----- DATA EXTRACT

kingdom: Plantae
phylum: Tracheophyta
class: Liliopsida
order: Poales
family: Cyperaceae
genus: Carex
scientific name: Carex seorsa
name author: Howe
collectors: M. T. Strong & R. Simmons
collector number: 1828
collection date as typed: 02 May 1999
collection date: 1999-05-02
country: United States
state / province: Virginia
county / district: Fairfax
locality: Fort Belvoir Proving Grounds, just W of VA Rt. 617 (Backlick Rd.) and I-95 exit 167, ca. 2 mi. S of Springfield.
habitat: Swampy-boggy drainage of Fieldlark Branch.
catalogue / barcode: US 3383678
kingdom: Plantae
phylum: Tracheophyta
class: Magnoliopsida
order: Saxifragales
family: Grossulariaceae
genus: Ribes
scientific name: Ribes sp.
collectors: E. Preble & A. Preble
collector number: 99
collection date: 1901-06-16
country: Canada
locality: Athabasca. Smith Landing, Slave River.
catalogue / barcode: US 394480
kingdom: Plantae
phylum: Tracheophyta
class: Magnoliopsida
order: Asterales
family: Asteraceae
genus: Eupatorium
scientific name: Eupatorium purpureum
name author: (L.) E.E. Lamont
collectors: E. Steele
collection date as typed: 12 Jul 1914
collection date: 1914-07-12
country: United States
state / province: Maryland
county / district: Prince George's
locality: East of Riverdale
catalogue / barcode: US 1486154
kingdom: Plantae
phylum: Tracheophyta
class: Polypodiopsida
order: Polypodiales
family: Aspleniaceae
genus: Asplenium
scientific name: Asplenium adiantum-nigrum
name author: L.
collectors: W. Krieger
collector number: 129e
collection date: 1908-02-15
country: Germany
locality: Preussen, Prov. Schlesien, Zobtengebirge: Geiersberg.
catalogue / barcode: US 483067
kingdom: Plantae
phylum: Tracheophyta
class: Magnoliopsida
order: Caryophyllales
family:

----------

TASK STATEMENT: Identify each line above that contains the string "number" and copy it in full. Case counts.

FINISHED ANSWER:
collector number: 1828
collector number: 99
collector number: 129e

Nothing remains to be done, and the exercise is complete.